Friday, January 13, 2012

I Think There Was Caffeine in That. . . .

So I was thinking about starting a new blog that was not about my life, but was a realistic story about SOMEONE's life from their perspective. I wrote one post and then I nixed the idea. I'm just not good at coming up with interesting things about real life and things nowadays. I prefer something more fantastical. But the idea is still lingering. Maybe something more Sci-fi though. . . . If I do, I'll probably let all of my (four? three?) readers know.

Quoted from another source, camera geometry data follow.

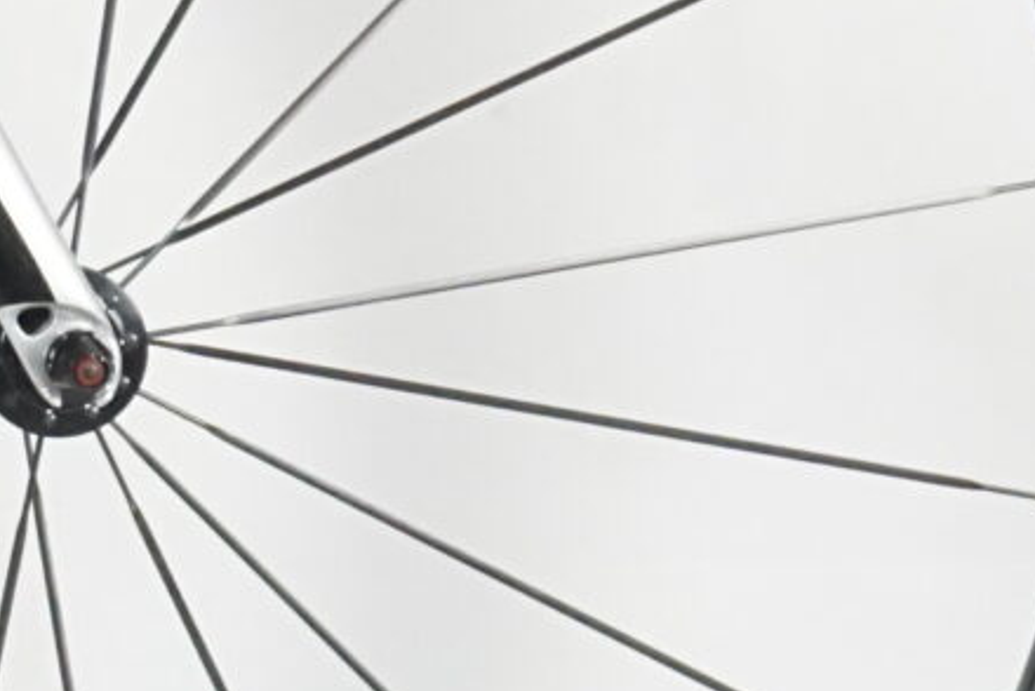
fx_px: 7276
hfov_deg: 7.5
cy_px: -410
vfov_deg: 5.4
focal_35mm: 253
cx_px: -1698
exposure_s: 1/60
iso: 3200
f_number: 9
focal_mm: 29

I miss other people's blogs. Mike used to blog. Mom only did it once. :/ Dave used to write about his life. That could get long-winded, but I felt informed. Of course, he calls me now, so that's all good. :) Zack was blogging for a little while, but he hasn't done that in well over a year. (I know because the last post was like three-five months before we got married [I think] and we've almost been married for a year.)

Speaking of which, we've been married for almost a year! =D That's pretty cool. It's also weird. Sometimes I wonder when the "newlywed" feeling is going to go away. Or if it only goes away if things get hard. Or when you start having kids. Or what exactly. I don't know. I know that sometimes I feel like an old married couple, and sometimes I feel like it's been a few months.

I think part of that is that the passing of time is all mixed up for me right now due to the lack of seasons in CaliLand. There are only two. . . . How am I ever supposed to feel like it's been a year when we've only had two seasons? Or maybe, I'll just know that time is passing because "Summer is here again already!?" ;) Hehe. I always have great ambitions to get tan and then it gets hot and I spend all my time inside and out of the sun as much as possible.

On the up side, we don't have a water bill at our apartment so I can cool off in the shower as much as I want. I'm also already trying to come up with cute/nice ways to keep my hair up all summer so I don't end up chopping it off again. I would like to grow it out for the cooler months, but my hair doesn't grow fast enough for that to work unless I can make it through at least one summer. We'll see if I can make it this year. I'm betting I won't. Hahaha.

Also, I like losing weight. It makes me happy. I feel better and it makes me want to move so that it doesn't come back. I lost some weight over the holidays (weird, right? Not really, I had the flu) and I SOOOOOOOOOOOOOOOO want it not to come back. So I think I'm going to start working out again - something I should have already been doing. There's a treadmill in the common room of the apartment complex. I should really start making use of it. I don't need a jogging buddy if I'm on the treadmill.

Anyway. Lots of random things this time.